Scientists at MIT and Harvard have discovered two gene editing techniques to fix mutations that cause diseases like cystic fibrosis and Duchenne muscular dystrophy.
Both diseases, and about half all human genetic disorders, are caused by mutations in single letters in the human genome, in which an ‘A’ appears where there should be a ‘B.’
The newly-developed gene editing systems can target the smallest units of our DNA or RNA to undo the mutation that causes cystic fibrosis.
One system edits DNA in the genome itself, while the other targets RNA, which transports genetic messages for making proteins.
The editing systems work in living cells, and if researchers can find ways to deliver them to human patients safely and effectively, they could be used to reverse the mutations that cause more than 15,000 genetic diseases.
Both DNA and RNA contain four base components: adenine, thymine, guanine and cytosine.
Cystic fibrosis is caused by an inherited genetic mutation that leads to abnormal mucus production in the lungs and digestive system. The thicker-than-normal mucus builds up in and blocks airways.
The disease is rare, affecting about 200,000 people in the US each year. It can be managed with breathing machines, inhalers and medications, but some affected by it will eventually need lung transplants. There is no cure for cystic fibrosis and it can be fatal.

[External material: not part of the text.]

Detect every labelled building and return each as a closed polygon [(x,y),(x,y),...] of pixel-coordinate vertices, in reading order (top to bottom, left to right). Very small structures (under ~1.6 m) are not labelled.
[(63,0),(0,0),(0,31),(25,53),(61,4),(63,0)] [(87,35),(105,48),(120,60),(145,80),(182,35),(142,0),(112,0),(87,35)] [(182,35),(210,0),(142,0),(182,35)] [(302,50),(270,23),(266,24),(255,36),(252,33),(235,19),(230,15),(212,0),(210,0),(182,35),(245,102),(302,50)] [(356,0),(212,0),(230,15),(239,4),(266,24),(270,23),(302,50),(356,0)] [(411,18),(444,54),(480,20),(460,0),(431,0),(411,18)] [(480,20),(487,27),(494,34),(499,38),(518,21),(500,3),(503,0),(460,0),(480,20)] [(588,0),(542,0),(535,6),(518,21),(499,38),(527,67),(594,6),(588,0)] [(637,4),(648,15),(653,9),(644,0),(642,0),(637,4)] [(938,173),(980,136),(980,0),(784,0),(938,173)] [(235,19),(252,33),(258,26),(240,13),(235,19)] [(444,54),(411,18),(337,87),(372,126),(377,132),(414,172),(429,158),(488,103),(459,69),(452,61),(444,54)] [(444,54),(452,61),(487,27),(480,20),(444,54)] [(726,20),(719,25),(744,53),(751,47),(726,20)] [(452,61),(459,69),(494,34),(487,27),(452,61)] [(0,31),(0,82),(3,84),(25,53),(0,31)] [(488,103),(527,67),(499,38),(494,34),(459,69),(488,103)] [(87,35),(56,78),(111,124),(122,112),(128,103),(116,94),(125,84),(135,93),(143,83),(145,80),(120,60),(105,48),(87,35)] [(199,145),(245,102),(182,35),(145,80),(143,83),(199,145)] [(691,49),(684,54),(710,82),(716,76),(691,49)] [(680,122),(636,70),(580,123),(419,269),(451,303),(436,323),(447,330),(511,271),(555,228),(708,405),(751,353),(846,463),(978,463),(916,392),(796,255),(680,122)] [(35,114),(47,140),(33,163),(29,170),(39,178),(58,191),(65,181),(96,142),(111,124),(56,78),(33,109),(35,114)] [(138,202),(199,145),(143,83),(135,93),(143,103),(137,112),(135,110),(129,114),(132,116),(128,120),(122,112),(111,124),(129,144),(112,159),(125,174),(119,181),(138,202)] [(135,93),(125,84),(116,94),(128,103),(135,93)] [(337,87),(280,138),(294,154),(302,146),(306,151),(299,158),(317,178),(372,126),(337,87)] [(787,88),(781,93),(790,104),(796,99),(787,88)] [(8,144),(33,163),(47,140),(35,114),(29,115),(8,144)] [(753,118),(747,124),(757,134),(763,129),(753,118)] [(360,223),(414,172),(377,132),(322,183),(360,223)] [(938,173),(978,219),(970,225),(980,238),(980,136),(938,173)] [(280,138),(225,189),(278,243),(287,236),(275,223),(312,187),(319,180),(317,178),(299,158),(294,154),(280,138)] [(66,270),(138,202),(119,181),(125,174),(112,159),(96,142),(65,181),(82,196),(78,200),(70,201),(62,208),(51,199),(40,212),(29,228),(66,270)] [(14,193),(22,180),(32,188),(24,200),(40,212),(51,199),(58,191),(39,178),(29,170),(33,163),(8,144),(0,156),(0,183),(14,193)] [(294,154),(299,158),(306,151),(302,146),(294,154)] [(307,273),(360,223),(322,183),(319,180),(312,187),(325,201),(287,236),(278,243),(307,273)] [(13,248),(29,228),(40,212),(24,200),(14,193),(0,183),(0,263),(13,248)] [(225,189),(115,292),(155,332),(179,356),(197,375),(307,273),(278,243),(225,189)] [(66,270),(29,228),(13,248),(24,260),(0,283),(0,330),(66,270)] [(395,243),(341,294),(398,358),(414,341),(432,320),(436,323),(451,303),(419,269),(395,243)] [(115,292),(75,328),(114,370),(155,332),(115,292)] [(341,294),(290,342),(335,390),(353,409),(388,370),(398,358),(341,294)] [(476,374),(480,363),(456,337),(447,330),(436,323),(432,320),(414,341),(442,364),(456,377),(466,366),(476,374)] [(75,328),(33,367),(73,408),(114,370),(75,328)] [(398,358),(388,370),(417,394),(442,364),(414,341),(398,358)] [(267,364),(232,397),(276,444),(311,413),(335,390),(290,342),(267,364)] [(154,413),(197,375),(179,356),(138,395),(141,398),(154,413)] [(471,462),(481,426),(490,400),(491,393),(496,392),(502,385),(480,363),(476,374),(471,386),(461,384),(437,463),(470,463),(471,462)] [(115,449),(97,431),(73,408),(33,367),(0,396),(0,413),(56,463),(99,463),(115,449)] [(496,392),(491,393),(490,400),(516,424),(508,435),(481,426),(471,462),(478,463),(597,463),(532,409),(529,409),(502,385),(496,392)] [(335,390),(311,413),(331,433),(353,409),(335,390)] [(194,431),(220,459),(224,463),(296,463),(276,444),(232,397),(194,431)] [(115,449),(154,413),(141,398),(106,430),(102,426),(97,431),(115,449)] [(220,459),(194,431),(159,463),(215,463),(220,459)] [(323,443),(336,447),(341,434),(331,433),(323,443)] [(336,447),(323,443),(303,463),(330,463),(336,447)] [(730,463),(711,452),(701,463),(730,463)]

Cystic fibrosis could be prevented or corrected if only there were a ‘G’ in the genome where the disease’s victims have an ‘A.’
With the new gene editing technologies from the Broad Institute of MIT and Harvard, scientists could rewrite the part of the genome or its messenger that spells cystic fibrosis.
The research group that created a DNA base editor, led by Dr David Liu, are calling their breakthrough a ‘molecular machine.’ Their gene editing system is technically called the Adenine Base Editor, or ABE.